═════ Page extract ═════

We ate breakfast, broke down camp, and prepared for a third day of hiking. We had some small streams and a moderate rocky ascent leaving Alaska Basin. From there, we descended again to beautiful Sunset Lake. We talked to a few people who had camped near the lake. They mostly talked about the assault by mosquitoes that they had endured. Death Canyon shelf really didn’t have any bugs!
Leaving the lake, we could see Hurricane Pass off in the distance. It looked high and unreachable, but it ended up being a moderately steep climb for just a couple miles. We stopped near the top for a snack and some photos looking back into Alaska Basin.
A short distance later we reached Hurricane Pass and its mind-blowing views of of South, Middle and Grand Teton. We spent a lot of time here, celebrating the view and feeling gratitude for the opportunity to have this adventure. I actually had tears in my eyes because I couldn’t believe I (ME!) was standing and beholding such a majestic view.
It’s hard to walk away from Hurricane Pass, but eventually we had to make our way down. Leaving the pass, the trail drops steeply toward Schoolroom Glacier. When I say steeply, I really mean it. The trail is a literal drop-off – one misstep could send you rolling down a very steep hillside. It was really the only obstacle on the trail that gave me any inkling of a nervous pause. Incidentally, I believe the NPS has a trail restoration project going on at this drop-off to repair erosion and make it safer.
Once I took the initial plunge, the trail was fine – lots of switchbacks leading down into Cascade Canyon. As we descended, the day got hotter and I got more and more dehydrated. I had been so careful the first two days to drink often, but I guess I got careless on the third day. As we hiked on, I started to feel kind of sick with cramps and an awful headache. Even after I started drinking again, it never felt like enough to quench my thirst. Even though I was struggling, I really enjoyed walking along the stream.
We eventually got to the South Fork Cascade camping zone, which is where we had a permit for our third night of camping. We found a great spot just uphill from the stream. There was room for two tents under a cluster of trees and room for many tents in an open meadow with a canyon wall as the backdrop. Adam and I set our tent up in the meadow. Kris and I walked down to the stream and soaked our tired feet in the icy water.
We cooked dinner and spent most of the evening reflecting on the trip – highs, lows, things we were still looking forward to seeing. With this group, there is always a ton of laughter and jokes, so camp is always a fun time. We even took some time to be silly and recreate the scene pictured on the Mountain House package our dinner came in.

═════ Entries shown ═════

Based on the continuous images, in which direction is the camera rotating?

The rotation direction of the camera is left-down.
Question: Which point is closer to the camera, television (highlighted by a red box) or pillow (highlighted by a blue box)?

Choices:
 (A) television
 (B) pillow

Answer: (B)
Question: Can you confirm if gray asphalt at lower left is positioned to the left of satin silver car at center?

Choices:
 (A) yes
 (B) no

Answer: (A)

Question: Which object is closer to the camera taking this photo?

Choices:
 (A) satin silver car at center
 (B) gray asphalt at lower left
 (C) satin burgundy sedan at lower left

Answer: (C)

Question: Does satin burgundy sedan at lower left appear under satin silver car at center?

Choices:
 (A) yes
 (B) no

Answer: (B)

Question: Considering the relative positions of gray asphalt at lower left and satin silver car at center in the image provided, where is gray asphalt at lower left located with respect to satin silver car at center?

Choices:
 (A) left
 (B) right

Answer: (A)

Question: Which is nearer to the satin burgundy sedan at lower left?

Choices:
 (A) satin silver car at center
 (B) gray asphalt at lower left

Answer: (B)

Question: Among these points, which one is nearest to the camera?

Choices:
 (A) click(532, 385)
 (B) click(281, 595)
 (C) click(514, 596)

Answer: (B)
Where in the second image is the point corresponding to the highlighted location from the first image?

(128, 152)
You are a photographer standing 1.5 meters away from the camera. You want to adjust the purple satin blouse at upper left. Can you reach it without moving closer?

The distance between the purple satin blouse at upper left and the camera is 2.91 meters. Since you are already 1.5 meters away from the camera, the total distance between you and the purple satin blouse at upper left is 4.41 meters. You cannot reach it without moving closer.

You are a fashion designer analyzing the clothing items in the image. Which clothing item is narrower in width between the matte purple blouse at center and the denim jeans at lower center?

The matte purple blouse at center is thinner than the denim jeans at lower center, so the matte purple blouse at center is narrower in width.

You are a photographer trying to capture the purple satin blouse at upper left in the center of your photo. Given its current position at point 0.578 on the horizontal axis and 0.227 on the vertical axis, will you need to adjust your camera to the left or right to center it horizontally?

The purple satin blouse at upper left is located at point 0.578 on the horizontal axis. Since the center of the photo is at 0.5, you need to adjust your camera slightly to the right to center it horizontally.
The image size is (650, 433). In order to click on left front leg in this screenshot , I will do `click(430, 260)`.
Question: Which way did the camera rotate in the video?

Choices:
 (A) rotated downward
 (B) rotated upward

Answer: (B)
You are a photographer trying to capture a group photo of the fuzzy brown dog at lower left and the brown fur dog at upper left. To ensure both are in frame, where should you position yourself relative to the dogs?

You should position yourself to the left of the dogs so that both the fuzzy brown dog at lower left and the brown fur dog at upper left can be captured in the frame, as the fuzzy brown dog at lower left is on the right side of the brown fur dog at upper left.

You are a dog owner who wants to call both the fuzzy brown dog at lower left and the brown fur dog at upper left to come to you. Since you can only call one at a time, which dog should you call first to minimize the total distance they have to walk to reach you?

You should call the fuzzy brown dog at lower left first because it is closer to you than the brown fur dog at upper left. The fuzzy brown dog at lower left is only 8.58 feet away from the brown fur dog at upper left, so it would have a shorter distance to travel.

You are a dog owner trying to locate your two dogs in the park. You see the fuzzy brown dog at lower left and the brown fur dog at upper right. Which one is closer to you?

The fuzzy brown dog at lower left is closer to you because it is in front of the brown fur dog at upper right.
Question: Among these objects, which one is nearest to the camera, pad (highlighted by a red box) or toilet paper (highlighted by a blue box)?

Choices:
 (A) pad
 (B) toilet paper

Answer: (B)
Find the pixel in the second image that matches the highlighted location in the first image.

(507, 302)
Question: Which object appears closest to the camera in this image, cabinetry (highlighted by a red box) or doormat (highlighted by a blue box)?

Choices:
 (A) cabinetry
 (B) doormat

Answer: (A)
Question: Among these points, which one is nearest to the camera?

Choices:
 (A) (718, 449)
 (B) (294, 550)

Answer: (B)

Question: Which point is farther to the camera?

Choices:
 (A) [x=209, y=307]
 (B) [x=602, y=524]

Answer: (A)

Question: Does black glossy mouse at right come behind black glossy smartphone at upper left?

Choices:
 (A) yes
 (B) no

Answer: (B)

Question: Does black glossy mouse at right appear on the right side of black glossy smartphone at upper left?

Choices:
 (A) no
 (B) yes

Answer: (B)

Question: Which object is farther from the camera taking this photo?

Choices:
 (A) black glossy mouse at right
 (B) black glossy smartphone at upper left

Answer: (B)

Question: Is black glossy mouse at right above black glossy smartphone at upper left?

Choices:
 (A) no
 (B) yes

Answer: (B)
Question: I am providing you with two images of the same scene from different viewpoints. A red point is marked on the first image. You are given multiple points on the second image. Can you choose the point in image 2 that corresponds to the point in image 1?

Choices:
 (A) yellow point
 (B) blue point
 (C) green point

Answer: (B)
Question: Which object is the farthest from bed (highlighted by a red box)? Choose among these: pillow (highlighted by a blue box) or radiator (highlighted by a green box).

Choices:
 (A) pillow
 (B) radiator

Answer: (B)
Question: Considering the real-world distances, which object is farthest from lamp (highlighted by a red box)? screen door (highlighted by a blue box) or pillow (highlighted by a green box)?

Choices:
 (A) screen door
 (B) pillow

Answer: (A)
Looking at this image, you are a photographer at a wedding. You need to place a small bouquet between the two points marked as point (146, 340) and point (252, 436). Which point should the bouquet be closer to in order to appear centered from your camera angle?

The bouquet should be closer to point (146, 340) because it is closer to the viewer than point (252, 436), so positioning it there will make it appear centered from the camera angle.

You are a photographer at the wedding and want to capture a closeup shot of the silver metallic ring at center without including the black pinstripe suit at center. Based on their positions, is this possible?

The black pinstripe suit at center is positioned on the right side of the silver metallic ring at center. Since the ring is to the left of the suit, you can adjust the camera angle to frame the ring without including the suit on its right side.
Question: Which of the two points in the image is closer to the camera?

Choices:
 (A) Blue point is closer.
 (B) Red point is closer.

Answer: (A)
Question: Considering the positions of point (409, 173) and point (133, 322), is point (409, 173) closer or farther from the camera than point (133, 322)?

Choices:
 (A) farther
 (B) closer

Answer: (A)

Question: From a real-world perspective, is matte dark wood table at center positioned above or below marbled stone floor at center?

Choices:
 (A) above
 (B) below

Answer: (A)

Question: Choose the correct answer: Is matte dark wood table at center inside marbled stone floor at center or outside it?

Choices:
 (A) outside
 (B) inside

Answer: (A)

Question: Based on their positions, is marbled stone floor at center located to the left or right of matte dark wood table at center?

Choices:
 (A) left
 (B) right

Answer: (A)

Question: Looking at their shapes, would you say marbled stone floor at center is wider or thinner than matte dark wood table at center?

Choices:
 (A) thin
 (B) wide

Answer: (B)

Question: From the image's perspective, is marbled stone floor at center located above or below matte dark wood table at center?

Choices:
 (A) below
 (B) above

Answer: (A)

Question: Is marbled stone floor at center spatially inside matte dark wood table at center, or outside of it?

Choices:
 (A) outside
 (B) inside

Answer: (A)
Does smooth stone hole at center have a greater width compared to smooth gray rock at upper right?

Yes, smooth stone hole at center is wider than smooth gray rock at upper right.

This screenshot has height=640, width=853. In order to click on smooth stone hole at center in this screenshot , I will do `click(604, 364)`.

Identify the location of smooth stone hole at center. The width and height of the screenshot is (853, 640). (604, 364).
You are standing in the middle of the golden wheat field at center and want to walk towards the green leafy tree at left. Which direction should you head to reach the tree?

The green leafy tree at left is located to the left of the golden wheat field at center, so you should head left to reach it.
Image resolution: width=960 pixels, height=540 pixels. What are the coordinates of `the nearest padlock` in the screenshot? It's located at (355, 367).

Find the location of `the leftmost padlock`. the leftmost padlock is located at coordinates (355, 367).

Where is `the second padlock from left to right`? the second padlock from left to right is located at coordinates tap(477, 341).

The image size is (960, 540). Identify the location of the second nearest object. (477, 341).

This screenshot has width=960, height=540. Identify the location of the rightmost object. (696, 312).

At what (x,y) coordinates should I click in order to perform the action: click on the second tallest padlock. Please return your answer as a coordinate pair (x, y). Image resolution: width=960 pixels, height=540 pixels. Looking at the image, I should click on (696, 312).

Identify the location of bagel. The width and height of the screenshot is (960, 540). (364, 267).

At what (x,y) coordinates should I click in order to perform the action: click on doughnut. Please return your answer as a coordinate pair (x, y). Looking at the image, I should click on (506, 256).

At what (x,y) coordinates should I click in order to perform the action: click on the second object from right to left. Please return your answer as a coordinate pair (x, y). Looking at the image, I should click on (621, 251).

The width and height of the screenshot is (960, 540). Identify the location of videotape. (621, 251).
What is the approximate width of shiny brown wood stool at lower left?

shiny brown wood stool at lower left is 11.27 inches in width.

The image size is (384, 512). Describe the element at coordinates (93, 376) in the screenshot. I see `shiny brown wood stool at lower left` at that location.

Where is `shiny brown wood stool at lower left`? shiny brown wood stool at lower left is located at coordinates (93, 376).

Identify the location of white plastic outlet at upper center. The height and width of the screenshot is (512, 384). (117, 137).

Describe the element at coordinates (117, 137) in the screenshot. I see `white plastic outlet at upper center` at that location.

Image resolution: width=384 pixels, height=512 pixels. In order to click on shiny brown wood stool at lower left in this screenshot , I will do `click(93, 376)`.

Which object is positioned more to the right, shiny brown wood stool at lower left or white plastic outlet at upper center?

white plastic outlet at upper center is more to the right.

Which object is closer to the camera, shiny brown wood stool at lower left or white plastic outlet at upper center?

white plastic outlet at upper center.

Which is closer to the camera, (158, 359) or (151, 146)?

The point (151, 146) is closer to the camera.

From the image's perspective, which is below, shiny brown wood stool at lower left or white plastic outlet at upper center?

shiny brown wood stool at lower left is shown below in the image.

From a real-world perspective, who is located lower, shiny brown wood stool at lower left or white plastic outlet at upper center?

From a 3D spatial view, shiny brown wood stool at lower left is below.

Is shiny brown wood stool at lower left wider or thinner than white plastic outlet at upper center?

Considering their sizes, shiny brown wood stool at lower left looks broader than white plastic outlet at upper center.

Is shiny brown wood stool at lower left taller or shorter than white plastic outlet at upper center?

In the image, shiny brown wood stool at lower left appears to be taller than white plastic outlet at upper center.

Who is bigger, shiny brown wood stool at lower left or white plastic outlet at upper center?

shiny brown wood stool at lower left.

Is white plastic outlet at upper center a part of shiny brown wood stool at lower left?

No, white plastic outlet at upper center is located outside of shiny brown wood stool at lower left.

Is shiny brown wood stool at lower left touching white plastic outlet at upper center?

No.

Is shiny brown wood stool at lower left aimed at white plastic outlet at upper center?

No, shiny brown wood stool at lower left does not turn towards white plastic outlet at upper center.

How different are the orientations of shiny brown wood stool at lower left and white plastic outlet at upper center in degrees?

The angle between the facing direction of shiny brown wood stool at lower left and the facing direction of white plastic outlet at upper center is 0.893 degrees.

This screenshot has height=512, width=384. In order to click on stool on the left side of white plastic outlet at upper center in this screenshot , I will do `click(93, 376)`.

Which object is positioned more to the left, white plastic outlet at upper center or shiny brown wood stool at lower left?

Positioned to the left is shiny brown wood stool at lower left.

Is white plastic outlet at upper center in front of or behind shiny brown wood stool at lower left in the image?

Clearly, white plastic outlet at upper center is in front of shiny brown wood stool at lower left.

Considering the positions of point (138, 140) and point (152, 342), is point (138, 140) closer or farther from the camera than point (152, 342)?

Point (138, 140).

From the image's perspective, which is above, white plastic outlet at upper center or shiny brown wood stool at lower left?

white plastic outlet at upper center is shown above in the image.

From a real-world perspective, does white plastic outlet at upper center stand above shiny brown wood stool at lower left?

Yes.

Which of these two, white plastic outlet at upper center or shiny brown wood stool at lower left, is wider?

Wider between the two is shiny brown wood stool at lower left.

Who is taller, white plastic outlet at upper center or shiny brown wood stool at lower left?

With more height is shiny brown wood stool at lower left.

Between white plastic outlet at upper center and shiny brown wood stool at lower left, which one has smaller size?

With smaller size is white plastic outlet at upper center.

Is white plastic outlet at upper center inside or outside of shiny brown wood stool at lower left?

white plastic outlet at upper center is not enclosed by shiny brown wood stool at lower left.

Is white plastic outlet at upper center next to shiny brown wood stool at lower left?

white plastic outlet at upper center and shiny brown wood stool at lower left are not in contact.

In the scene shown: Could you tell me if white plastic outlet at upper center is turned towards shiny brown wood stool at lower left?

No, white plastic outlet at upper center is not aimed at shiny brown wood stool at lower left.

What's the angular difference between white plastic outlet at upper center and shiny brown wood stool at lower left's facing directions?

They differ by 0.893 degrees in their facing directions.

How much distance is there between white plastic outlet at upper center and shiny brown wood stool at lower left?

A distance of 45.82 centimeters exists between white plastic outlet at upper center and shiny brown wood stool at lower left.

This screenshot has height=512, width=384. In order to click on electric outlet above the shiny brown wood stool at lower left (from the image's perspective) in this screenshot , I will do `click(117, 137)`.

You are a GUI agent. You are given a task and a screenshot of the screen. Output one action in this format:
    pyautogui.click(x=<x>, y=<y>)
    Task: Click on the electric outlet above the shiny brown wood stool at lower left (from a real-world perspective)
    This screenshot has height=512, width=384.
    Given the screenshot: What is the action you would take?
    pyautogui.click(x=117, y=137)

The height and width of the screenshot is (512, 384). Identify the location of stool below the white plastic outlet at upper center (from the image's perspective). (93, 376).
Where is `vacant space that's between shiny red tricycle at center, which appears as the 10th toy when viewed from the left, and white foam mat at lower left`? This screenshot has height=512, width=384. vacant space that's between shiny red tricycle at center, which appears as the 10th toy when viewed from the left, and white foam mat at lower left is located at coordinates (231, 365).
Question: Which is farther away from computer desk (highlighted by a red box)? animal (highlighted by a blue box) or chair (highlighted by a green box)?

═════

=== Exercise aim ===
In the hiking account, where did the writer and Adam set up their tent at the South Fork Cascade camping zone?

=== In response ===
In the open meadow.